REQUIRED ACTION: Each line of the data is to be output verbatim, with the images removed.

DATA LISTING:
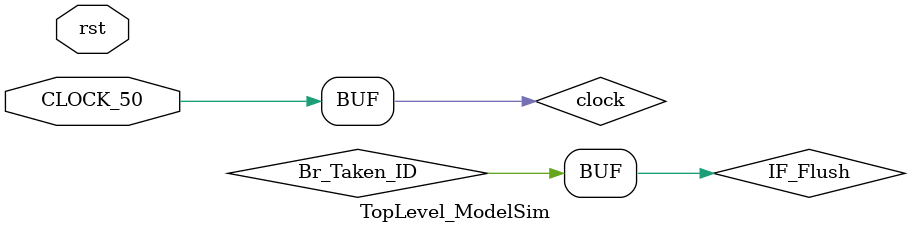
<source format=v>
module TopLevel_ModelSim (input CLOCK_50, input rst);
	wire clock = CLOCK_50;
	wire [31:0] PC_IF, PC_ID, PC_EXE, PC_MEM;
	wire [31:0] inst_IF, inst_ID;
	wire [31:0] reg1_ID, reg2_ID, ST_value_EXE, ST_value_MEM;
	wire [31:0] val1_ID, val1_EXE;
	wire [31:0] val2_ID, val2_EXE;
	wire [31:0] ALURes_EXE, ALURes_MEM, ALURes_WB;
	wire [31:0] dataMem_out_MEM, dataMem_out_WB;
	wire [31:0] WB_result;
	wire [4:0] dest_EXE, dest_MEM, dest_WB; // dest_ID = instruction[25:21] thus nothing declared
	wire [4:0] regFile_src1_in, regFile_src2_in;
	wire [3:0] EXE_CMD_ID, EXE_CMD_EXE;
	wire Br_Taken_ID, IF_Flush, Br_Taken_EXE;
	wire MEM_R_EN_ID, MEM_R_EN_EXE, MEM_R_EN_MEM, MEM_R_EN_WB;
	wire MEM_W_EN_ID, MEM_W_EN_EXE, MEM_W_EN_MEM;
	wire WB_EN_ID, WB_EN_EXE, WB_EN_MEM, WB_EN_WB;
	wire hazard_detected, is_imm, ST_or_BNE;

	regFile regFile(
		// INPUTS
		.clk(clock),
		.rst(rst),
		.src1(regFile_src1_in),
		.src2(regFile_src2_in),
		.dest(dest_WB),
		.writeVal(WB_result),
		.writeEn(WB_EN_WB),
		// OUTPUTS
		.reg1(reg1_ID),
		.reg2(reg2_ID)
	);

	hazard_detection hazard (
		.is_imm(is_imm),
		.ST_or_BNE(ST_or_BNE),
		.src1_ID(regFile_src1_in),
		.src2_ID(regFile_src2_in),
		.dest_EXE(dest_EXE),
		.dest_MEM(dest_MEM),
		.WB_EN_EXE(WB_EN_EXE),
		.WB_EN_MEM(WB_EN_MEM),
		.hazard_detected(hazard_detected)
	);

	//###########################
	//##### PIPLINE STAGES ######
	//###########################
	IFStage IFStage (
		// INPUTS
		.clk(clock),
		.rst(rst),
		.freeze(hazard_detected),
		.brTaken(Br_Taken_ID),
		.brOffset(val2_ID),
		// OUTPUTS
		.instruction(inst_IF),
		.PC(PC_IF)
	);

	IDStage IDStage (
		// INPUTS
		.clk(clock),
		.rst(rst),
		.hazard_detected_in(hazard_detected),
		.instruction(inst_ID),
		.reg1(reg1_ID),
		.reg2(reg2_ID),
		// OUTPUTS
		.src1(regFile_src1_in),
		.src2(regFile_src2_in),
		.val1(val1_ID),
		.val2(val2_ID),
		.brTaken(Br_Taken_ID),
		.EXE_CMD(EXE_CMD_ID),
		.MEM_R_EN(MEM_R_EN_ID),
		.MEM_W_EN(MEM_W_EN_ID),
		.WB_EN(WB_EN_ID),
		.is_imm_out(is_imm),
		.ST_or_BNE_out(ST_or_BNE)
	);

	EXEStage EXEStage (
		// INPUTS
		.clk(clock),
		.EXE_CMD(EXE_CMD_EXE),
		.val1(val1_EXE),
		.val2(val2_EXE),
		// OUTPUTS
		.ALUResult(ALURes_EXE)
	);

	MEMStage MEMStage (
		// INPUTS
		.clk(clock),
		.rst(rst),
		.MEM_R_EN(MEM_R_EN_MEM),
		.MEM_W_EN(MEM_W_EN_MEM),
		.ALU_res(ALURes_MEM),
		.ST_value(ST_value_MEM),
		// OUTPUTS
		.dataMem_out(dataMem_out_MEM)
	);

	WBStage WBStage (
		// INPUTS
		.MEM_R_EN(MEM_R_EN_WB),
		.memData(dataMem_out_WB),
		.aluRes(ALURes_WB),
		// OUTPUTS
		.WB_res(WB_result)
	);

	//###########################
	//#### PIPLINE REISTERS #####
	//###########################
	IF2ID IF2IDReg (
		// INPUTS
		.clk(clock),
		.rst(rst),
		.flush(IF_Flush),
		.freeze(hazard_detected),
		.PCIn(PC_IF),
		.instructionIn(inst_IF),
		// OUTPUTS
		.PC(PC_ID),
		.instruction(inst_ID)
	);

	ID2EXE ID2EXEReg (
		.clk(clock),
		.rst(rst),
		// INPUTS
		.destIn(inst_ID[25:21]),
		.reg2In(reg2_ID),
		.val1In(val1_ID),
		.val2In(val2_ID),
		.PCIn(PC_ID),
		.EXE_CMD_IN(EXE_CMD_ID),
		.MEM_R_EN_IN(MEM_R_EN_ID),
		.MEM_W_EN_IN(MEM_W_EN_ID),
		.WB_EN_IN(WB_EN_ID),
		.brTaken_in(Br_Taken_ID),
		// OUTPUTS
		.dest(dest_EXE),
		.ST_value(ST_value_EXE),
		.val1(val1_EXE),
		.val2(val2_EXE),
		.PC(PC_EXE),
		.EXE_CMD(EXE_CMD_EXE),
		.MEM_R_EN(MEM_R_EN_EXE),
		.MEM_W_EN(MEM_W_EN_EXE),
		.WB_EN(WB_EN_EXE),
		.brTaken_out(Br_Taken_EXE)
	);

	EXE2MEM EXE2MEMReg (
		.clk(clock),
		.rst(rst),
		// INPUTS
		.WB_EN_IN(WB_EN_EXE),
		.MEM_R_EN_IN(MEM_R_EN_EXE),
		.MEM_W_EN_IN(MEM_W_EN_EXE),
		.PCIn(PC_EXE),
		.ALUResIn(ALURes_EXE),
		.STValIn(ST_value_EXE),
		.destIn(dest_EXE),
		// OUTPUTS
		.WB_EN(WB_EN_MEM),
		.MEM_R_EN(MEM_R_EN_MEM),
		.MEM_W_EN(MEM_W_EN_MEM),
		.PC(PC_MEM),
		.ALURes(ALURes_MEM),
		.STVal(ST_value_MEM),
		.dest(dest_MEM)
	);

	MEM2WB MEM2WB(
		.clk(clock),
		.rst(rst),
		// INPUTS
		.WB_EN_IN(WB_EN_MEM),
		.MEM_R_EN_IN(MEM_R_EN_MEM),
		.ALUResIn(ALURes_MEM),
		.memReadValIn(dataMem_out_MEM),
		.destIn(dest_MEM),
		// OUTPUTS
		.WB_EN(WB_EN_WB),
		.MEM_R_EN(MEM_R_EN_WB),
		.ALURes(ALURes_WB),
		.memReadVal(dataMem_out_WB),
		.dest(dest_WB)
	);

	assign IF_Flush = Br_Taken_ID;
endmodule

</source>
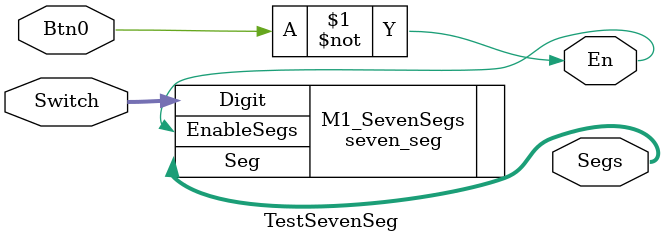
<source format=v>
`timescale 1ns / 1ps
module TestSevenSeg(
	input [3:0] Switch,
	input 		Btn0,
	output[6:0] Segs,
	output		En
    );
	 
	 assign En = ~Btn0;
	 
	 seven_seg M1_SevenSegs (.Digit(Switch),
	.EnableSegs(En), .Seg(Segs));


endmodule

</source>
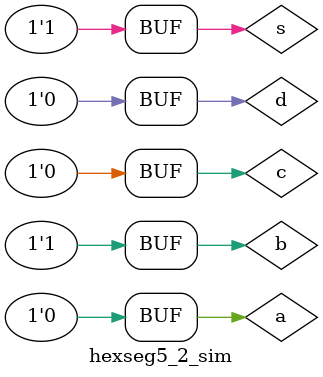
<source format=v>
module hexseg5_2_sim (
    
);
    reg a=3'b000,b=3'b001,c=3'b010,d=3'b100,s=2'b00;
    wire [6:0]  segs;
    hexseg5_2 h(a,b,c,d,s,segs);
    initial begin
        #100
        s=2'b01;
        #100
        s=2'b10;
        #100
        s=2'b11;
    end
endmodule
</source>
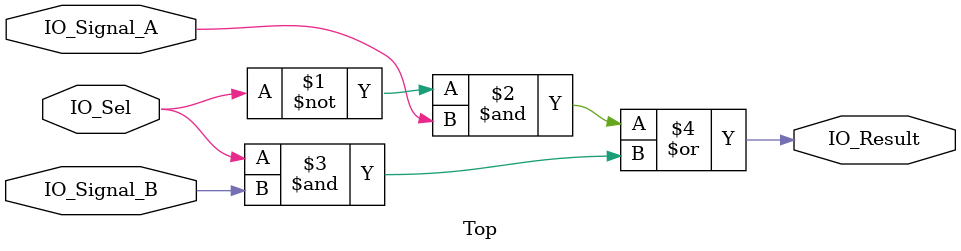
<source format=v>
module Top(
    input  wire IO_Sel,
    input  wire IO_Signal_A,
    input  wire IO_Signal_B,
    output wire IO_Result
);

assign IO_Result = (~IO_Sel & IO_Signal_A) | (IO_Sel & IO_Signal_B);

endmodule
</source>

OUTPUT FOR THIS EXERCISE:
<source format=v>
module TopLevel_ModelSim (input CLOCK_50, input rst);
	wire clock = CLOCK_50;
	wire [31:0] PC_IF, PC_ID, PC_EXE, PC_MEM;
	wire [31:0] inst_IF, inst_ID;
	wire [31:0] reg1_ID, reg2_ID, ST_value_EXE, ST_value_MEM;
	wire [31:0] val1_ID, val1_EXE;
	wire [31:0] val2_ID, val2_EXE;
	wire [31:0] ALURes_EXE, ALURes_MEM, ALURes_WB;
	wire [31:0] dataMem_out_MEM, dataMem_out_WB;
	wire [31:0] WB_result;
	wire [4:0] dest_EXE, dest_MEM, dest_WB; // dest_ID = instruction[25:21] thus nothing declared
	wire [4:0] regFile_src1_in, regFile_src2_in;
	wire [3:0] EXE_CMD_ID, EXE_CMD_EXE;
	wire Br_Taken_ID, IF_Flush, Br_Taken_EXE;
	wire MEM_R_EN_ID, MEM_R_EN_EXE, MEM_R_EN_MEM, MEM_R_EN_WB;
	wire MEM_W_EN_ID, MEM_W_EN_EXE, MEM_W_EN_MEM;
	wire WB_EN_ID, WB_EN_EXE, WB_EN_MEM, WB_EN_WB;
	wire hazard_detected, is_imm, ST_or_BNE;

	regFile regFile(
		// INPUTS
		.clk(clock),
		.rst(rst),
		.src1(regFile_src1_in),
		.src2(regFile_src2_in),
		.dest(dest_WB),
		.writeVal(WB_result),
		.writeEn(WB_EN_WB),
		// OUTPUTS
		.reg1(reg1_ID),
		.reg2(reg2_ID)
	);

	hazard_detection hazard (
		.is_imm(is_imm),
		.ST_or_BNE(ST_or_BNE),
		.src1_ID(regFile_src1_in),
		.src2_ID(regFile_src2_in),
		.dest_EXE(dest_EXE),
		.dest_MEM(dest_MEM),
		.WB_EN_EXE(WB_EN_EXE),
		.WB_EN_MEM(WB_EN_MEM),
		.hazard_detected(hazard_detected)
	);

	//###########################
	//##### PIPLINE STAGES ######
	//###########################
	IFStage IFStage (
		// INPUTS
		.clk(clock),
		.rst(rst),
		.freeze(hazard_detected),
		.brTaken(Br_Taken_ID),
		.brOffset(val2_ID),
		// OUTPUTS
		.instruction(inst_IF),
		.PC(PC_IF)
	);

	IDStage IDStage (
		// INPUTS
		.clk(clock),
		.rst(rst),
		.hazard_detected_in(hazard_detected),
		.instruction(inst_ID),
		.reg1(reg1_ID),
		.reg2(reg2_ID),
		// OUTPUTS
		.src1(regFile_src1_in),
		.src2(regFile_src2_in),
		.val1(val1_ID),
		.val2(val2_ID),
		.brTaken(Br_Taken_ID),
		.EXE_CMD(EXE_CMD_ID),
		.MEM_R_EN(MEM_R_EN_ID),
		.MEM_W_EN(MEM_W_EN_ID),
		.WB_EN(WB_EN_ID),
		.is_imm_out(is_imm),
		.ST_or_BNE_out(ST_or_BNE)
	);

	EXEStage EXEStage (
		// INPUTS
		.clk(clock),
		.EXE_CMD(EXE_CMD_EXE),
		.val1(val1_EXE),
		.val2(val2_EXE),
		// OUTPUTS
		.ALUResult(ALURes_EXE)
	);

	MEMStage MEMStage (
		// INPUTS
		.clk(clock),
		.rst(rst),
		.MEM_R_EN(MEM_R_EN_MEM),
		.MEM_W_EN(MEM_W_EN_MEM),
		.ALU_res(ALURes_MEM),
		.ST_value(ST_value_MEM),
		// OUTPUTS
		.dataMem_out(dataMem_out_MEM)
	);

	WBStage WBStage (
		// INPUTS
		.MEM_R_EN(MEM_R_EN_WB),
		.memData(dataMem_out_WB),
		.aluRes(ALURes_WB),
		// OUTPUTS
		.WB_res(WB_result)
	);

	//###########################
	//#### PIPLINE REISTERS #####
	//###########################
	IF2ID IF2IDReg (
		// INPUTS
		.clk(clock),
		.rst(rst),
		.flush(IF_Flush),
		.freeze(hazard_detected),
		.PCIn(PC_IF),
		.instructionIn(inst_IF),
		// OUTPUTS
		.PC(PC_ID),
		.instruction(inst_ID)
	);

	ID2EXE ID2EXEReg (
		.clk(clock),
		.rst(rst),
		// INPUTS
		.destIn(inst_ID[25:21]),
		.reg2In(reg2_ID),
		.val1In(val1_ID),
		.val2In(val2_ID),
		.PCIn(PC_ID),
		.EXE_CMD_IN(EXE_CMD_ID),
		.MEM_R_EN_IN(MEM_R_EN_ID),
		.MEM_W_EN_IN(MEM_W_EN_ID),
		.WB_EN_IN(WB_EN_ID),
		.brTaken_in(Br_Taken_ID),
		// OUTPUTS
		.dest(dest_EXE),
		.ST_value(ST_value_EXE),
		.val1(val1_EXE),
		.val2(val2_EXE),
		.PC(PC_EXE),
		.EXE_CMD(EXE_CMD_EXE),
		.MEM_R_EN(MEM_R_EN_EXE),
		.MEM_W_EN(MEM_W_EN_EXE),
		.WB_EN(WB_EN_EXE),
		.brTaken_out(Br_Taken_EXE)
	);

	EXE2MEM EXE2MEMReg (
		.clk(clock),
		.rst(rst),
		// INPUTS
		.WB_EN_IN(WB_EN_EXE),
		.MEM_R_EN_IN(MEM_R_EN_EXE),
		.MEM_W_EN_IN(MEM_W_EN_EXE),
		.PCIn(PC_EXE),
		.ALUResIn(ALURes_EXE),
		.STValIn(ST_value_EXE),
		.destIn(dest_EXE),
		// OUTPUTS
		.WB_EN(WB_EN_MEM),
		.MEM_R_EN(MEM_R_EN_MEM),
		.MEM_W_EN(MEM_W_EN_MEM),
		.PC(PC_MEM),
		.ALURes(ALURes_MEM),
		.STVal(ST_value_MEM),
		.dest(dest_MEM)
	);

	MEM2WB MEM2WB(
		.clk(clock),
		.rst(rst),
		// INPUTS
		.WB_EN_IN(WB_EN_MEM),
		.MEM_R_EN_IN(MEM_R_EN_MEM),
		.ALUResIn(ALURes_MEM),
		.memReadValIn(dataMem_out_MEM),
		.destIn(dest_MEM),
		// OUTPUTS
		.WB_EN(WB_EN_WB),
		.MEM_R_EN(MEM_R_EN_WB),
		.ALURes(ALURes_WB),
		.memReadVal(dataMem_out_WB),
		.dest(dest_WB)
	);

	assign IF_Flush = Br_Taken_ID;
endmodule

</source>
<source format=v>
`timescale 1ns / 1ps
module TestSevenSeg(
	input [3:0] Switch,
	input 		Btn0,
	output[6:0] Segs,
	output		En
    );
	 
	 assign En = ~Btn0;
	 
	 seven_seg M1_SevenSegs (.Digit(Switch),
	.EnableSegs(En), .Seg(Segs));


endmodule

</source>
<source format=v>
module hexseg5_2_sim (
    
);
    reg a=3'b000,b=3'b001,c=3'b010,d=3'b100,s=2'b00;
    wire [6:0]  segs;
    hexseg5_2 h(a,b,c,d,s,segs);
    initial begin
        #100
        s=2'b01;
        #100
        s=2'b10;
        #100
        s=2'b11;
    end
endmodule
</source>
<source format=v>
module Top(
    input  wire IO_Sel,
    input  wire IO_Signal_A,
    input  wire IO_Signal_B,
    output wire IO_Result
);

assign IO_Result = (~IO_Sel & IO_Signal_A) | (IO_Sel & IO_Signal_B);

endmodule
</source>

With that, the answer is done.